◆ **Exercise aim**
The entries below should be set down again exactly, with every picture left out.

◆ **Records provided**
══════

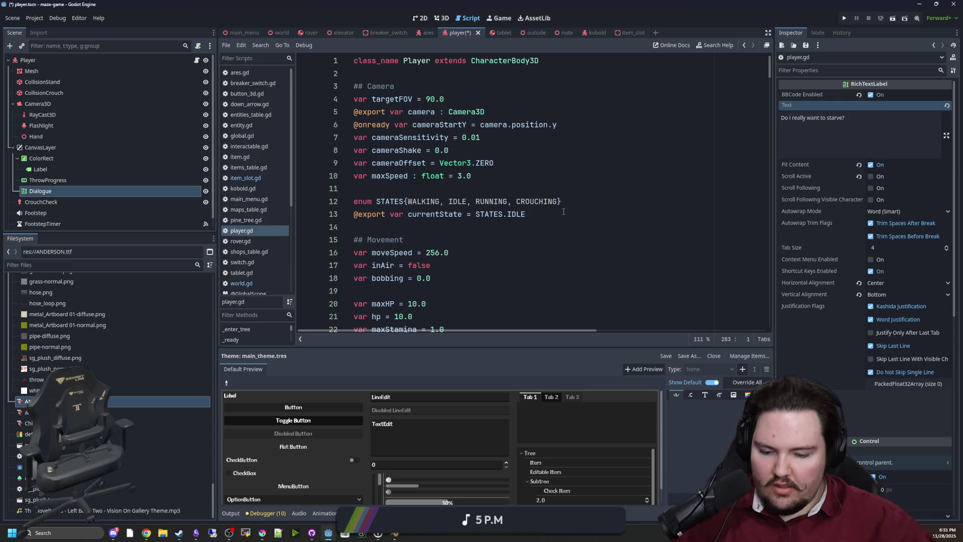
pyautogui.scroll(-15, 563, 211)
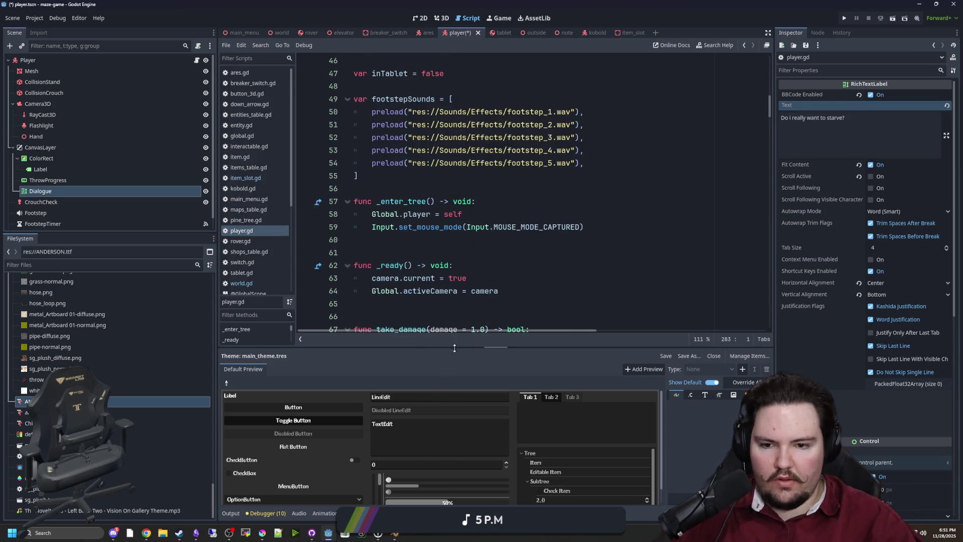
# Below take_damage, declare func speak(text : String): with an empty body line.
pyautogui.moveTo(454, 347); pyautogui.dragTo(455, 389)
pyautogui.scroll(-5, 406, 210)
pyautogui.click(382, 251)
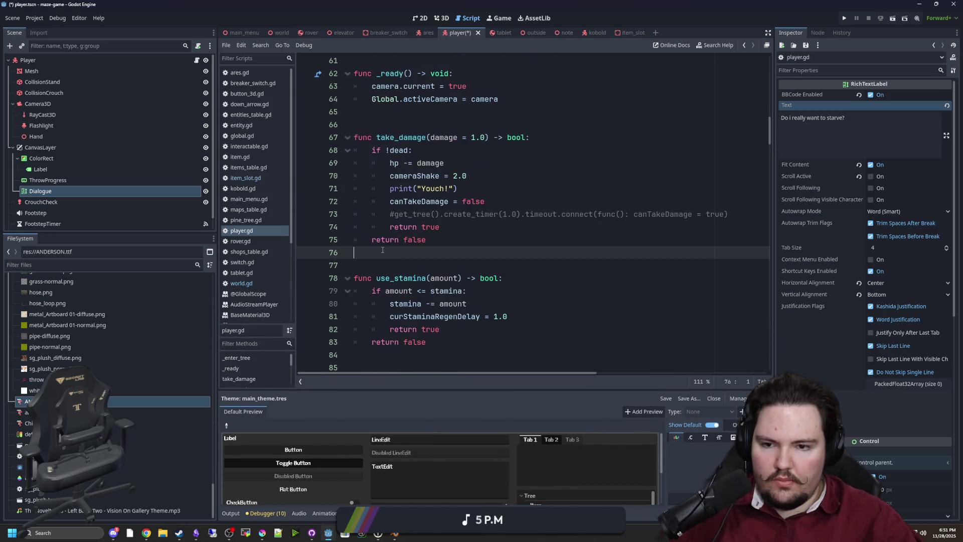
pyautogui.press('Return')
pyautogui.press('Return')
pyautogui.press('Return')
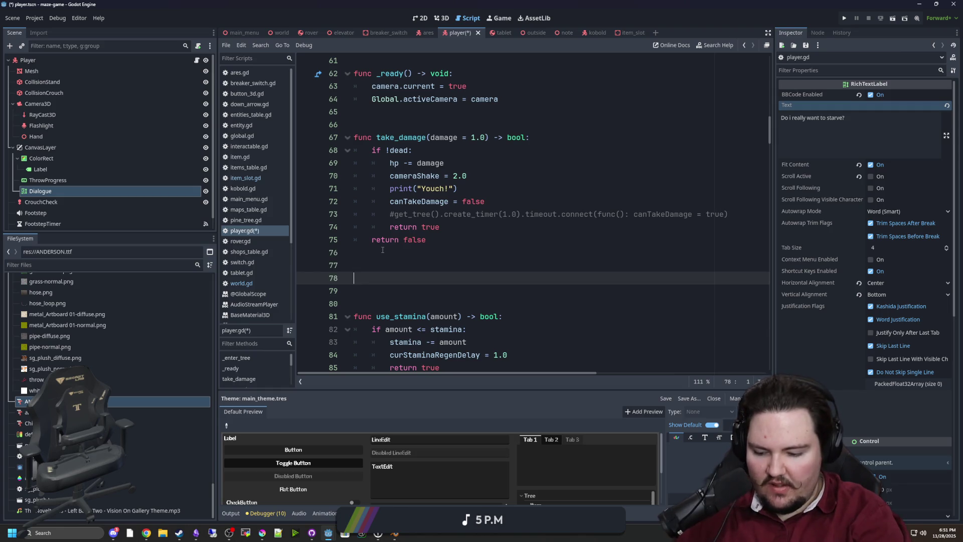
pyautogui.press('BackSpace')
pyautogui.press('BackSpace')
pyautogui.press('BackSpace')
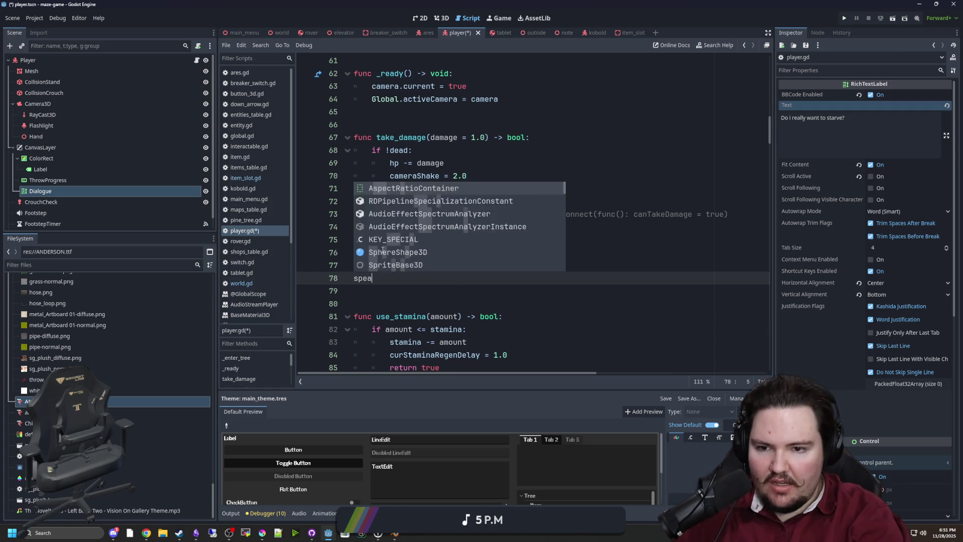
pyautogui.write('func')
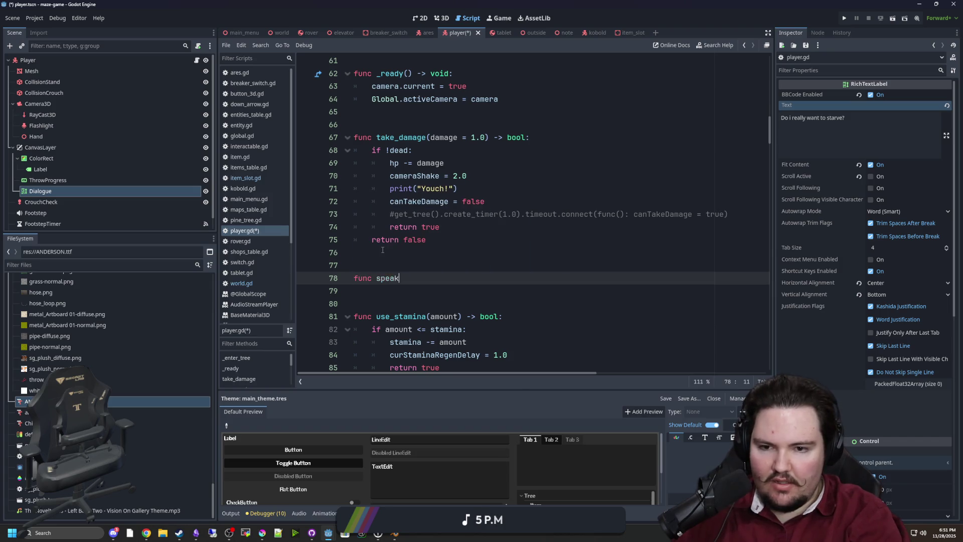
pyautogui.press('Return')
pyautogui.press('Up')
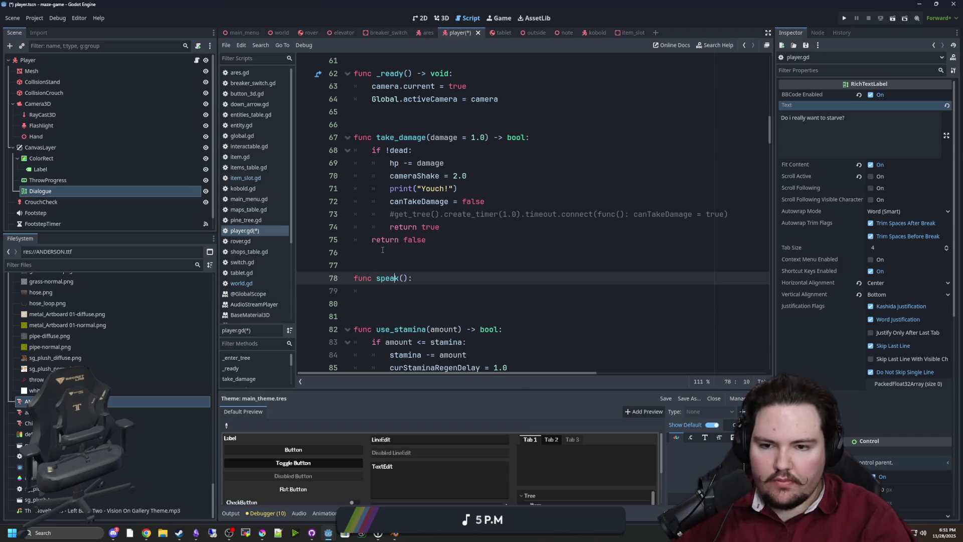
pyautogui.press('Right')
pyautogui.press('Right')
pyautogui.write('te')
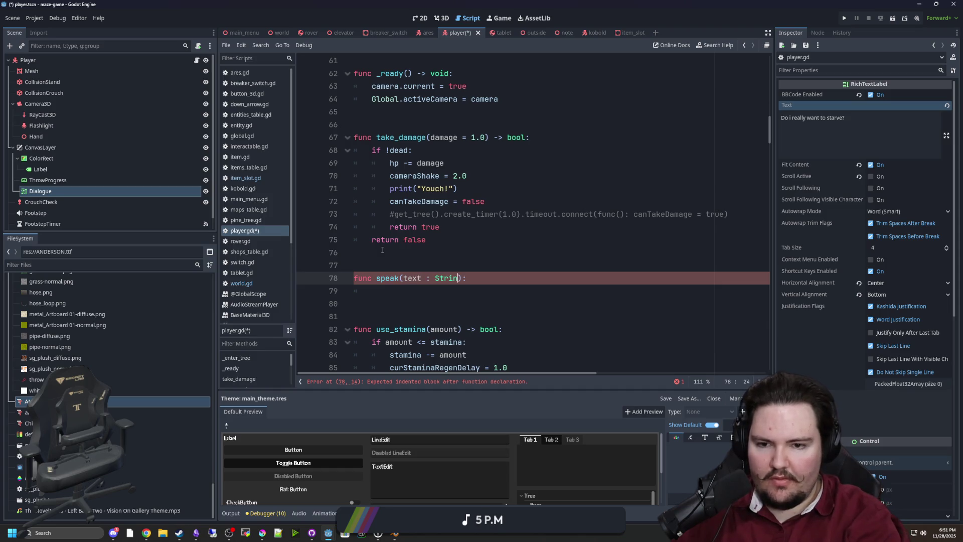
pyautogui.write('g')
pyautogui.press('Escape')
pyautogui.press('Down')
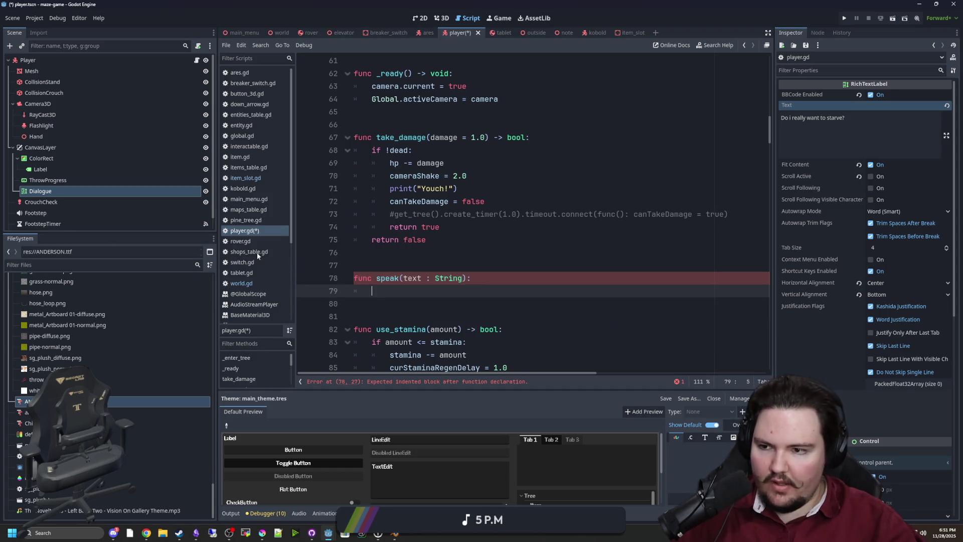
# Drag in the Dialogue node path and set its .text = text.
pyautogui.moveTo(41, 191)
pyautogui.mouseDown()
pyautogui.moveTo(436, 295)
pyautogui.moveTo(468, 292)
pyautogui.mouseUp()
pyautogui.write('.text = text')
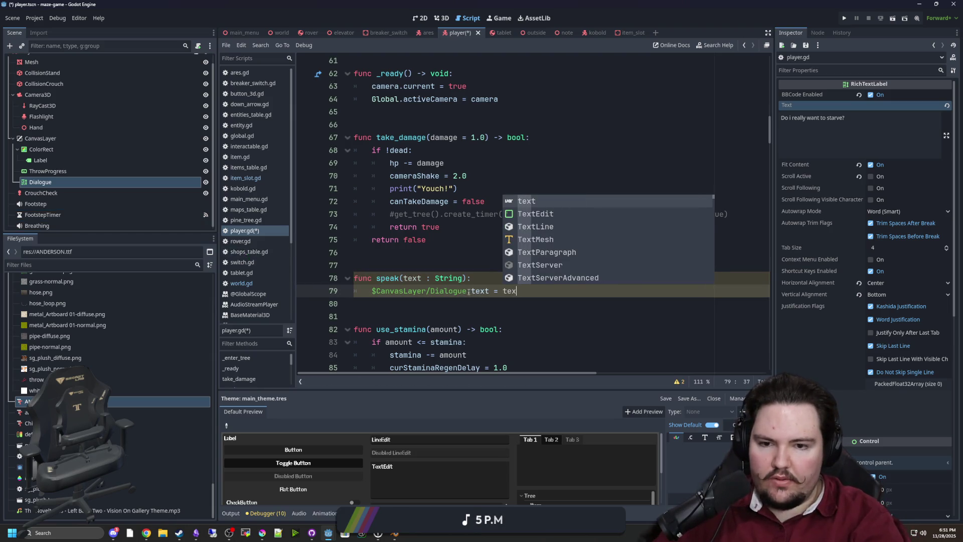
pyautogui.click(468, 291)
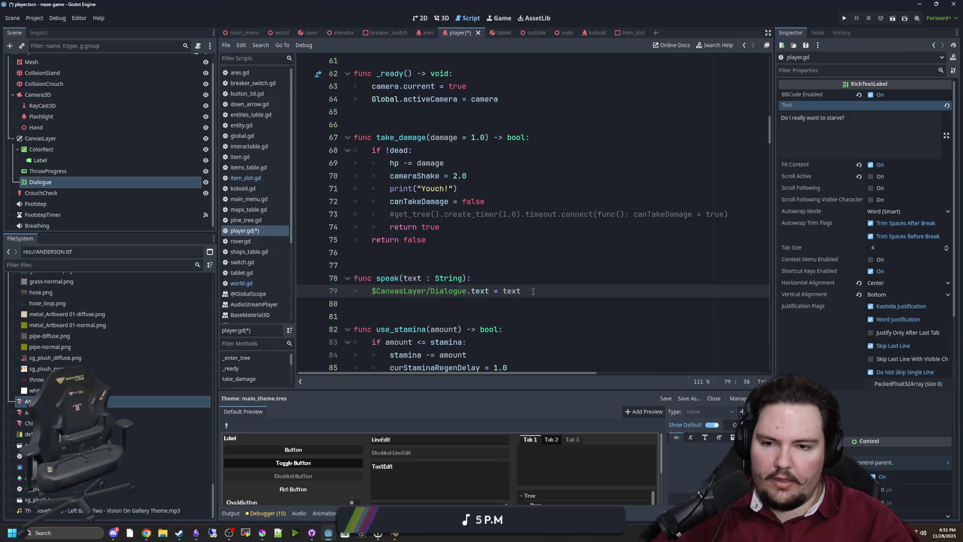
pyautogui.press('Return')
# Add a second line setting the Dialogue label's visible_ratio to 0.0.
pyautogui.moveTo(468, 291); pyautogui.dragTo(371, 291)
pyautogui.press('ctrl+c')
pyautogui.click(382, 306)
pyautogui.press('ctrl+v')
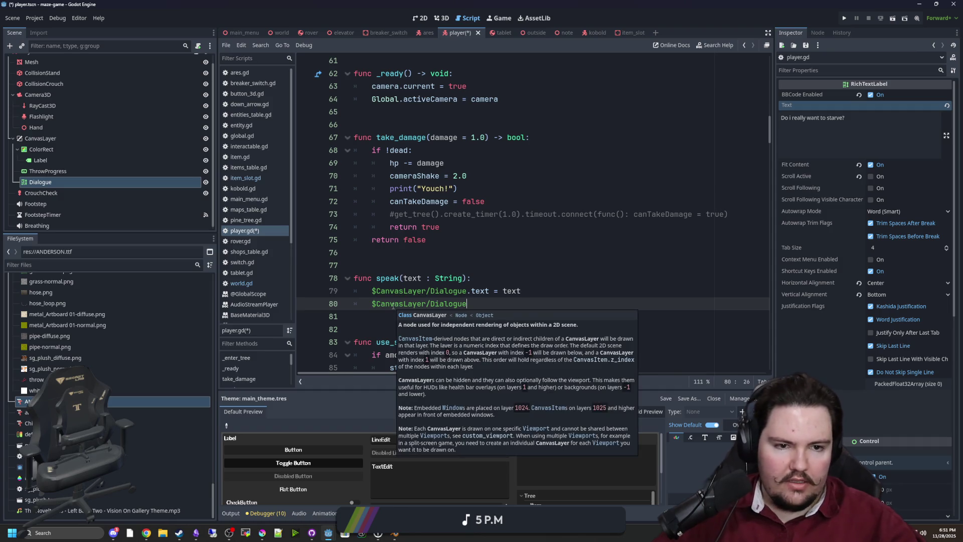
pyautogui.scroll(-5, 833, 284)
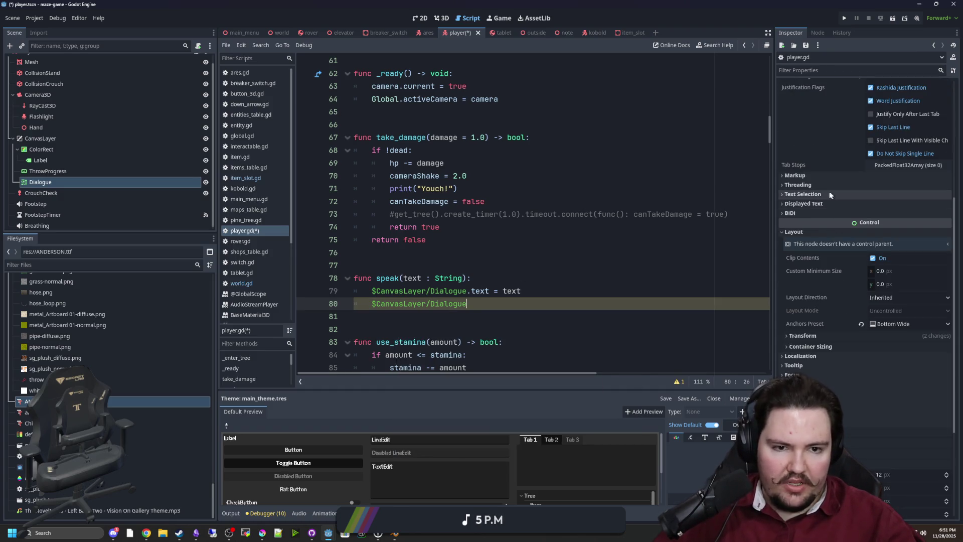
pyautogui.click(819, 203)
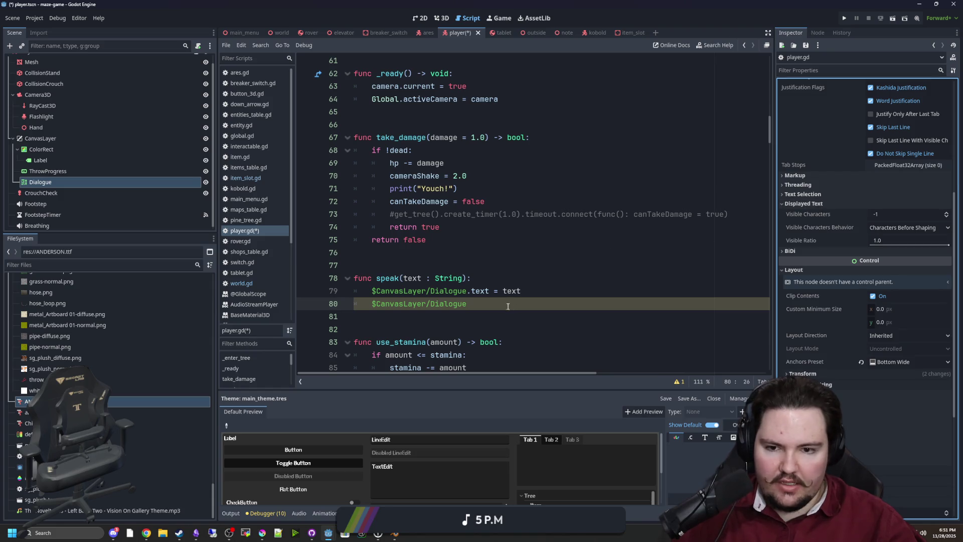
pyautogui.write('.v')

══════

◆ **Answer space**
pyautogui.scroll(-15, 563, 211)
# Below take_damage, declare func speak(text : String): with an empty body line.
pyautogui.moveTo(454, 347); pyautogui.dragTo(455, 389)
pyautogui.scroll(-5, 406, 210)
pyautogui.click(382, 251)
pyautogui.press('Return')
pyautogui.press('Return')
pyautogui.press('Return')
pyautogui.press('BackSpace')
pyautogui.press('BackSpace')
pyautogui.press('BackSpace')
pyautogui.write('func')
pyautogui.press('Return')
pyautogui.press('Up')
pyautogui.press('Right')
pyautogui.press('Right')
pyautogui.write('te')
pyautogui.write('g')
pyautogui.press('Escape')
pyautogui.press('Down')
# Drag in the Dialogue node path and set its .text = text.
pyautogui.moveTo(41, 191)
pyautogui.mouseDown()
pyautogui.moveTo(436, 295)
pyautogui.moveTo(468, 292)
pyautogui.mouseUp()
pyautogui.write('.text = text')
pyautogui.click(468, 291)
pyautogui.press('Return')
# Add a second line setting the Dialogue label's visible_ratio to 0.0.
pyautogui.moveTo(468, 291); pyautogui.dragTo(371, 291)
pyautogui.press('ctrl+c')
pyautogui.click(382, 306)
pyautogui.press('ctrl+v')
pyautogui.scroll(-5, 833, 284)
pyautogui.click(819, 203)
pyautogui.write('.v')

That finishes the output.